Party like its 1999. Markets are stronger after the Dow set a record high yesterday. The S&P 500 has about 40 points left to hit a record as well. NASDAQ, well.. about another 60% needed there. No real market-moving news this morning.  Mortgage applications rose 14.8% last week as rates fell. Bonds and MBS are victims of the "risk on" trade and are moving lower.

The ADP February Employment Report estimated jobs increased by 198k last month, higher than the Street estimate of 170k. This probably means the street estimate for non-farm payrolls scheduled to be released on Friday is low at 160k. The increase was mainly in services. On the good-producing side, construction drove the increase.
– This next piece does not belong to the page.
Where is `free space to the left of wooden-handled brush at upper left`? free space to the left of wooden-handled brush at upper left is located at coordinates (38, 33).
Coupled with the consumption numbers we have seen, it appears that the real economy is taking the Jan 1 tax increases in stride. Perhaps the sequester will end up being a nonevent as well.
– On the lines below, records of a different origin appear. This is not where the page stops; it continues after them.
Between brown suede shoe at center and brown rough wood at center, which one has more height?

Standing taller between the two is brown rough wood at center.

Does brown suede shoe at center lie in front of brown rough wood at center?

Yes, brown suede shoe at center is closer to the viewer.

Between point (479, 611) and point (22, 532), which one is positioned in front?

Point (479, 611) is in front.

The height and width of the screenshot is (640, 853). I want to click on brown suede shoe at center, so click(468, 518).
Altos is forecasting home prices will rise 10% in 2013, which puts them at the high end of estimates. They cite three big indicators all pointing to higher prices:  First, the percent of homes with price reductions is falling, and below a normal market.  A normal reading is 38%, which makes sense - you overprice and if no one bites, you go lower.  A weak market would have price reductions in the 40% - 50% range, while a hot market would have about 15%.  We are currently at 28%, somewhere between "normal" and "hot."  Blame professional investors and low inventory. Second, the price of newly-listed properties is on the upswing.  Third, median days on the market is falling.  Quickly.

So what happened to this massive glut of supply that was supposed to hit the market?  Well, first of all, new home construction has been anemic. Yes, housing starts have been increasing at a pretty good clip, but we are still not cracking a million per year pace, and 1.5 million a year has been the historical norm. Second, now that prices are increasing, many homeowners who are under no pressure to sell are deciding to hang on a little longer. Finally, the government is doing everything it can to stimulate demand (through FHA lending, QE, etc) and decrease supply (through HARP, HAMP, and other refi programs to keep people in their homes). So far, 2013 is shaping up to be a year of high-ish price appreciation in the context of restricted supply.